If the experiment goes well, great! And if it doesn’t, the good news is that the Flyers under Chuck Fletcher have given us very little reason to worry that they would continue sending Morin out there to no avail. Take Chris Stewart last season, who appeared in just 16 games as it became clear that he was no longer an NHL forward. Some of the decisions made during the playoffs were questionable, but the larger sample size should always be considered more telling. Not only with players’ individual performances (ie. Travis Konecny’s lack of goal-scoring in the postseason following a stellar regular season) but also in evaluating the job of the coaching staff.
So let’s be clear: Morin does have a better chance at playing for the Flyers as a winger, but it’s not because they’re deeper on defense.
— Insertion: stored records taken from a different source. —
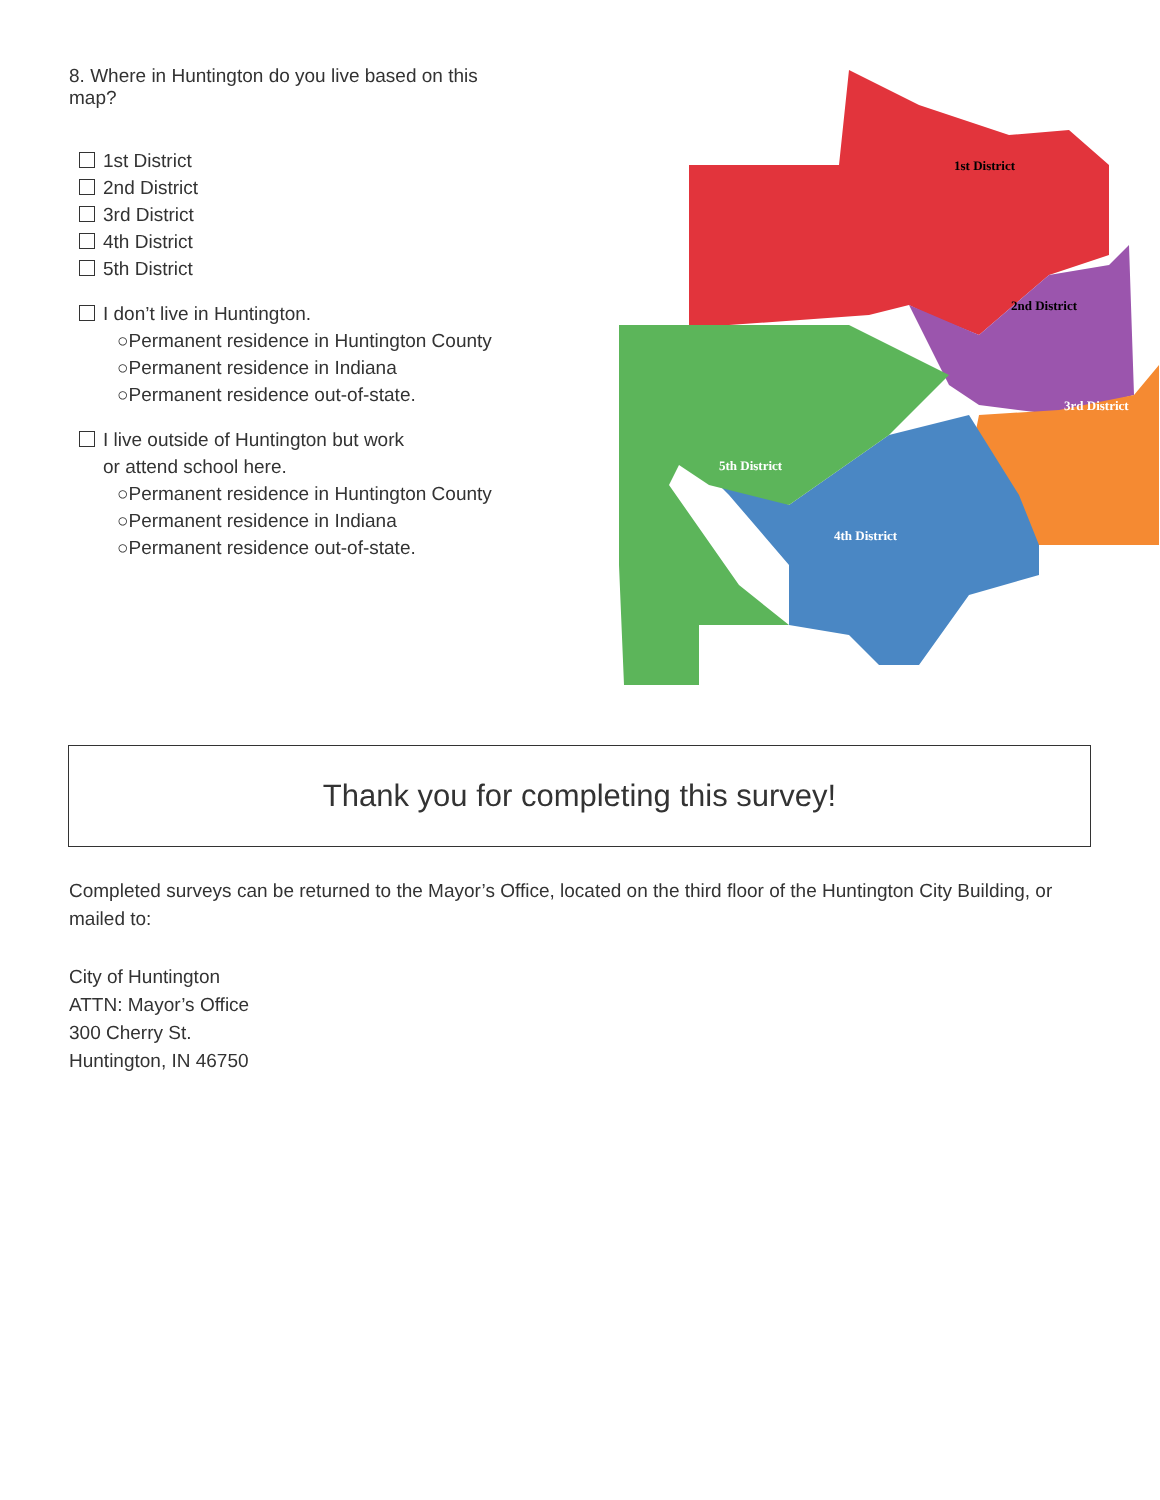8. Where in Huntington do you live based on this map?
1st District
2nd District
3rd District
4th District
5th District
I don’t live in Huntington.
○Permanent residence in Huntington County
○Permanent residence in Indiana
○Permanent residence out-of-state.
I live outside of Huntington but work
or attend school here.
○Permanent residence in Huntington County
○Permanent residence in Indiana
○Permanent residence out-of-state.
1st District
2nd District
3rd District
4th District
5th District
Thank you for completing this survey!
Completed surveys can be returned to the Mayor’s Office, located on the third floor of the Huntington City Building, or mailed to:
City of Huntington
ATTN: Mayor’s Office
300 Cherry St.
Huntington, IN 46750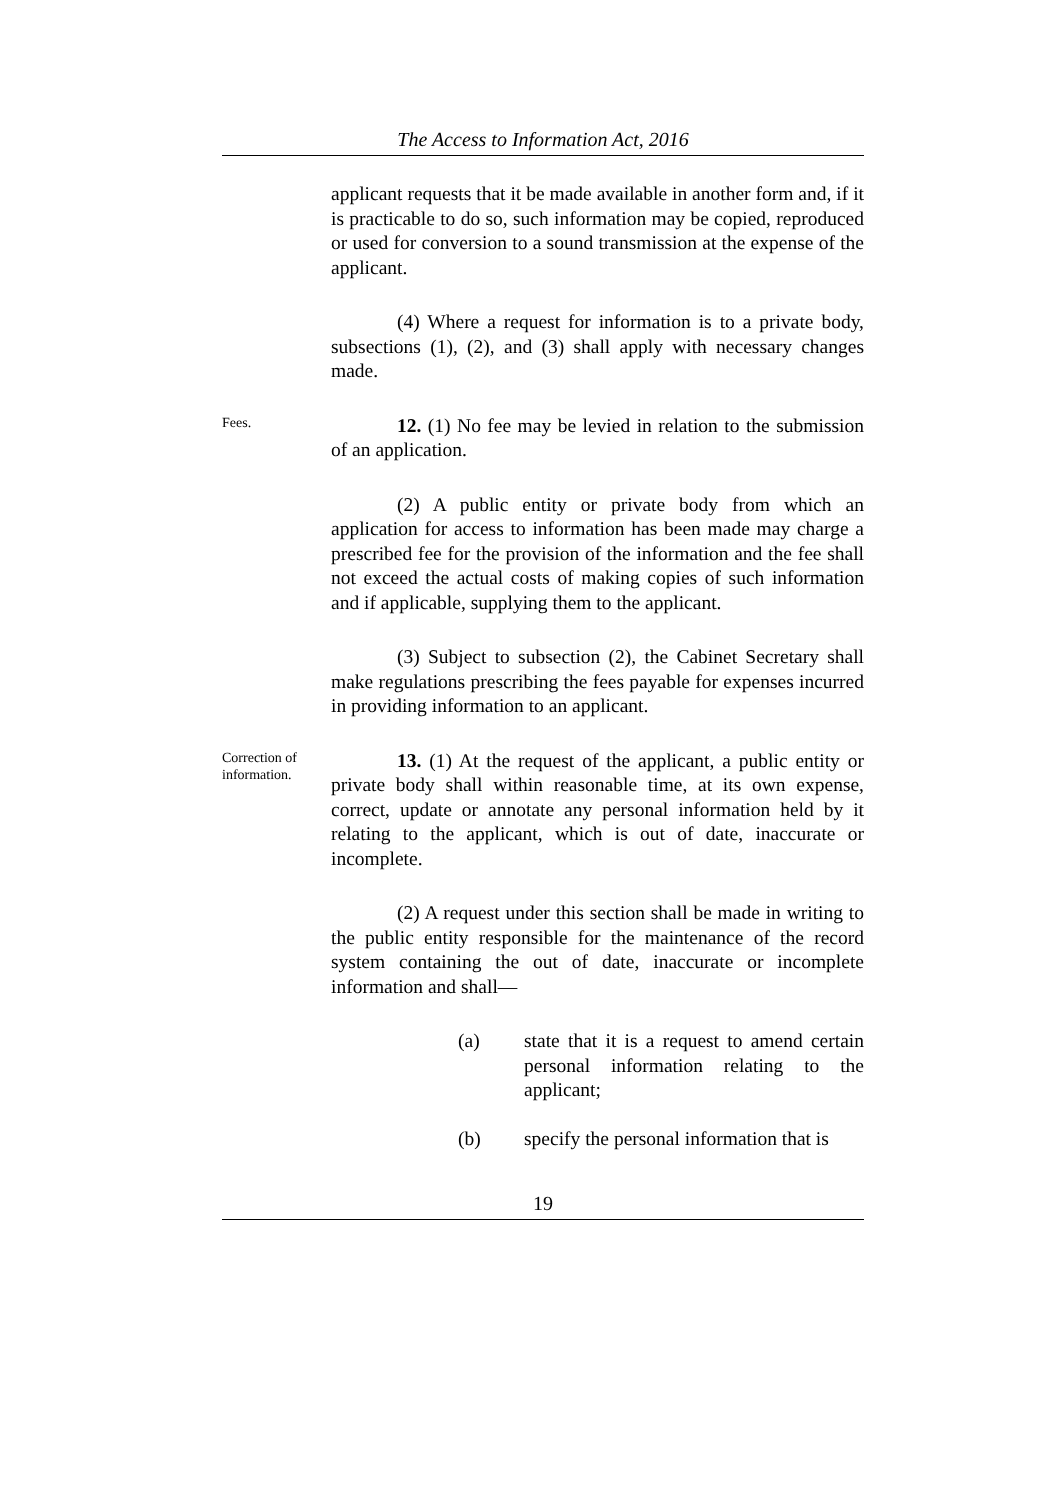The Access to Information Act, 2016
applicant requests that it be made available in another form and, if it is practicable to do so, such information may be copied, reproduced or used for conversion to a sound transmission at the expense of the applicant.
(4) Where a request for information is to a private body, subsections (1), (2), and (3) shall apply with necessary changes made.
Fees.
12. (1) No fee may be levied in relation to the submission of an application.
(2) A public entity or private body from which an application for access to information has been made may charge a prescribed fee for the provision of the information and the fee shall not exceed the actual costs of making copies of such information and if applicable, supplying them to the applicant.
(3) Subject to subsection (2), the Cabinet Secretary shall make regulations prescribing the fees payable for expenses incurred in providing information to an applicant.
Correction of information.
13. (1) At the request of the applicant, a public entity or private body shall within reasonable time, at its own expense, correct, update or annotate any personal information held by it relating to the applicant, which is out of date, inaccurate or incomplete.
(2) A request under this section shall be made in writing to the public entity responsible for the maintenance of the record system containing the out of date, inaccurate or incomplete information and shall—
(a) state that it is a request to amend certain personal information relating to the applicant;
(b) specify the personal information that is
19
If they didn’t believe it was necessary to fill what is essentially a “tough guy” role at forward, which they tried to address with Stewart a year ago, he would probably have a slightly better chance at getting playing time as a defenseman. But that’s a role that they believe he can fill, and that’s why he’ll be fighting for a spot up front in the coming weeks. While unconventional, it’s a path to add an element of toughness to the Flyers, something Fletcher has wanted to address, without using more of the cap or another contract slot.